O Irlandês, de Volta à Máfia

O Irlandês, De Volta à Máfia.


O Irlandês, novo filme de Martin Scorsese, produção Netflix (210 min. / 2019), baseado no livro de não ficção de Charles Brandt, "Ouvi dizer que você pinta casas." (2004). No titulo do livro, o modo cifrado de contratar um assassino de aluguel, de cujas vitimas o sangue escorre pela parede.
Filme com sessões em número restrito em poucas salas de cinema, por pouco tempo, destinado à exibição principal pela plataforma de streaming do canal produtor.

O encontro entre Pacino e De Niro faz de O Irlandês um filme essencialmente dos dois atores. Em confronto, dois personagens intensos, dramáticos, trágicos e melancólicos, com seus intérpretes em seus diferentes e opostos estilos de representar. O primeiro, no melhor de sua veia cômica, solene e over, o segundo num expressivo tom econômico, num quase minimalismo.
A narração da história em flashbacks pelo protagonista, o já decadente, envelhecido e quase inválido Frank Sheeran, o irlandês (De Niro), veterano da segunda guerra e motorista de caminhão de frigorífico, que se torna um dos principais matadores a servico da máfia, registra um tom confessional e penitente, consumido nas memórias do passado, como a pedir perdão pelos crimes e pecados cometidos, que desfilam durante o filme. Ali, os fundamentos cristãos de Scorsese, em mais uma sequência de sua brilhante filmografia sobre as sagas do poder da máfia, desde Caminhos Perigosos (1973), Os Bons Companheiros (1990), Cassino (1995), Gangs de Nova York (2002), Os Infiltrados (2006), O Lobo de Wall Street (2013).
O irlandês Sheeran, de De Niro, o poderoso Jimmy Hoffa, de Pacino ‐- presidente do mais influente sindicato dos EUA, o dos caminhoneiros ‐- e os chefões da máfia, de Joe Pesci e Harvey Keitel, em solos, duos ou trios, são um espetáculo em sua composição, precioso, instigante, emocionante, lições que definem o ato de representar. Pesci, o mais velho deles, já aposentado, que não aceitou inicialmente o convite para o filme, e foi convencido com a promessa de que não se moveria muito nas cenas, constrói o personagem do chefão Bufalino, protetor do irlandês, que, mesmo coadjuvante, imprime uma força de expressão, presença e carisma arrebatadores.
Com o auxilio luxuoso de makeups de envelhecimento e efeitos de computação para o rejuvenescimento digital, o filme faz uso de tecnologias que não ocupam exibicionismo próprio, mas somam a favor da densa e alternante narrativa, nas diversas linhas do tempo que se cruzam na história narrada.

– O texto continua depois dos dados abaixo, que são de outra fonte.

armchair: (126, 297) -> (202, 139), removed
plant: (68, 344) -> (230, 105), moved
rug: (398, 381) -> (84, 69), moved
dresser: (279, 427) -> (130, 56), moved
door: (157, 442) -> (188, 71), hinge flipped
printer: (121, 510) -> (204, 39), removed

Entre tramas, crimes e trapaças, jantares e automóveis de luxo, acordos, traições, tribunais e julgamentos, também um background histórico e documental entre os Kennedys, Johnson, Nixon, FBI, a Cuba de Castro, e outros dados de realidade, dos anos 50, 60 e 70, no entorno da epopéia do gangsterismo clássico.
No contraponto principal, entre o radiante Hoffa e o depressivo Sheeran, nos limites estreitos entre amizade, irmandade, lealdade, confiança, família e negócio, a força e a fragilidade dos dois, a cada cena, do início ao desfecho, se constróem num painel de violência, poder, ambição, culpa, arrogância, desfaçatez.

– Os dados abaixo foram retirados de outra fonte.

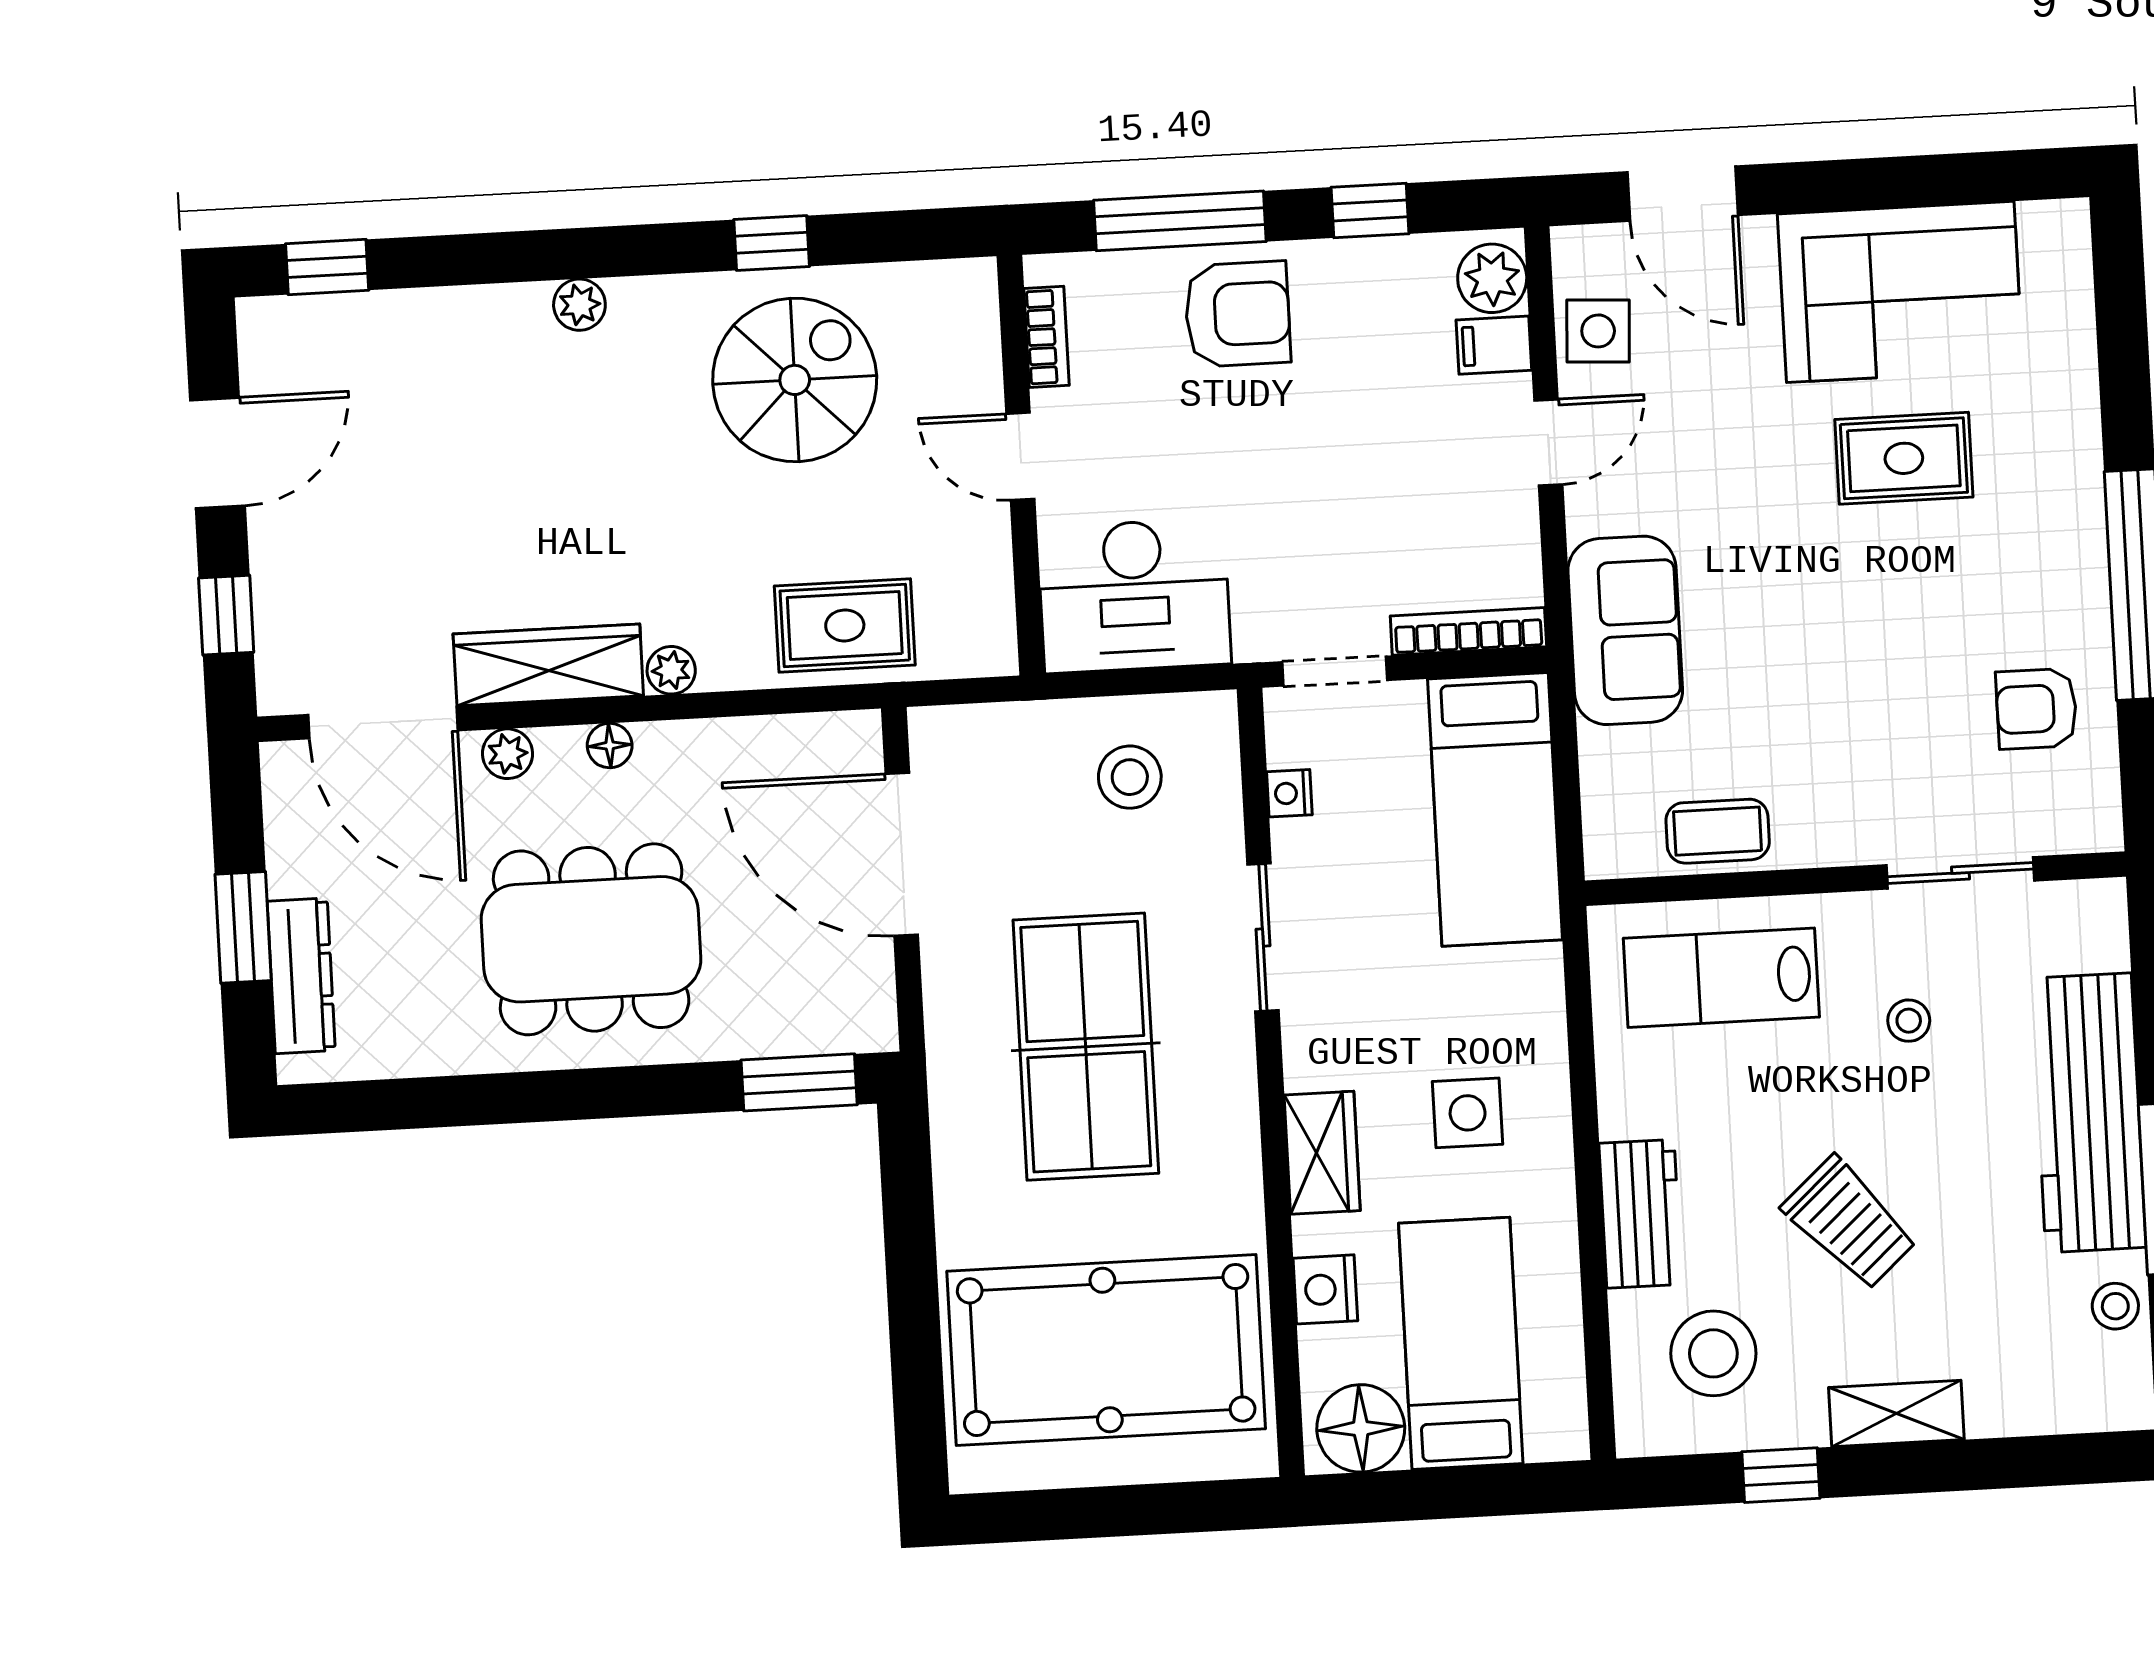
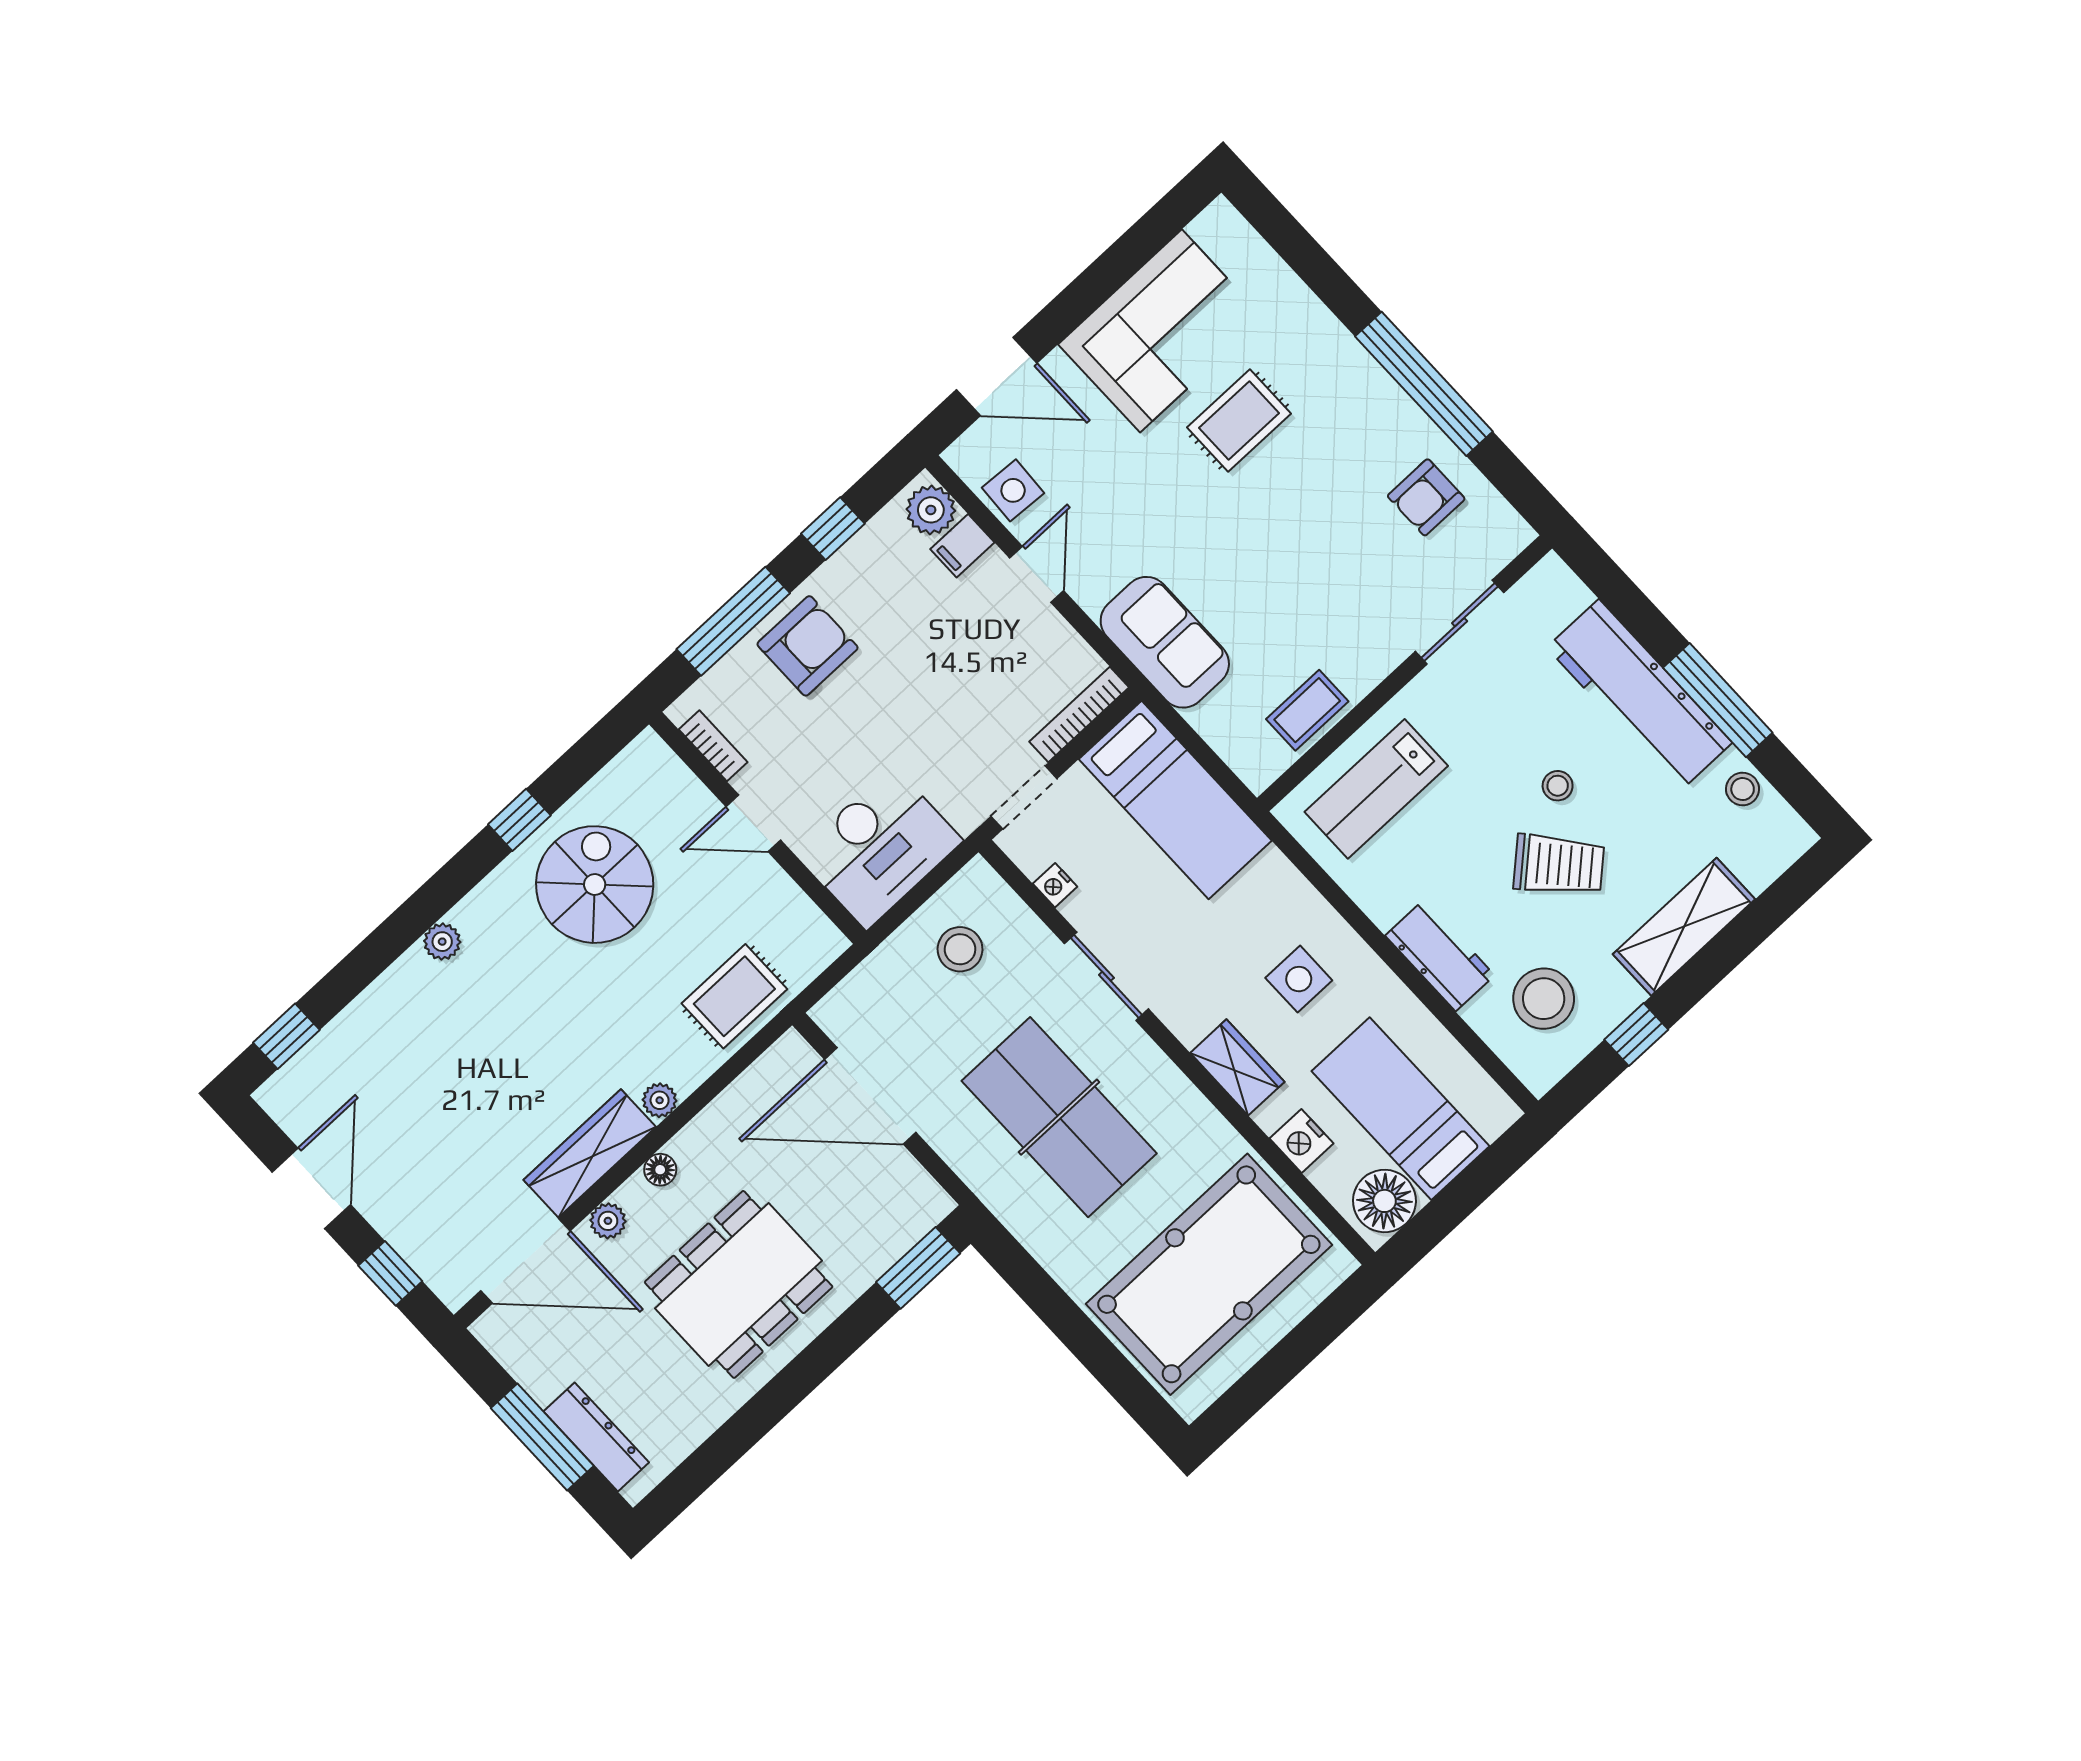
window: (243, 927) -> (542, 1437), width x1.44
stool: (1909, 1021) -> (1558, 786), moved
shelving: (1896, 1414) -> (1684, 927), width x1.50, depth x1.33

No modo operístico em que rege Scorsese, em planos de câmera que insistem em ir e vir, descrever, contemplar, evocar, lá estão eles, no mundo dos homens, mafiosos e gangsters a ajustar contas, italianos, americanos, judeus e irlandeses, duros, brutos, secos, debochados, vaidosos, gananciosos, amorosos, cativantes, canalhas. Onde a história passa, a fantasia passa, a melancolia passa, a dor passa, o tempo passa, a vida passa, o filme passa.
Num tão visitado, já conhecido e surrado tema, importa sempre a nova leitura, o novo modo de narrar. Mais uma vez, em mais um filme de máfia, onde parece refazer o mesmo filme, surpreende, inventa e encanta em suas escolhas narrativas, o mestre, essencial em seu olhar e sua construção cinematográfica, Martin Scorsese.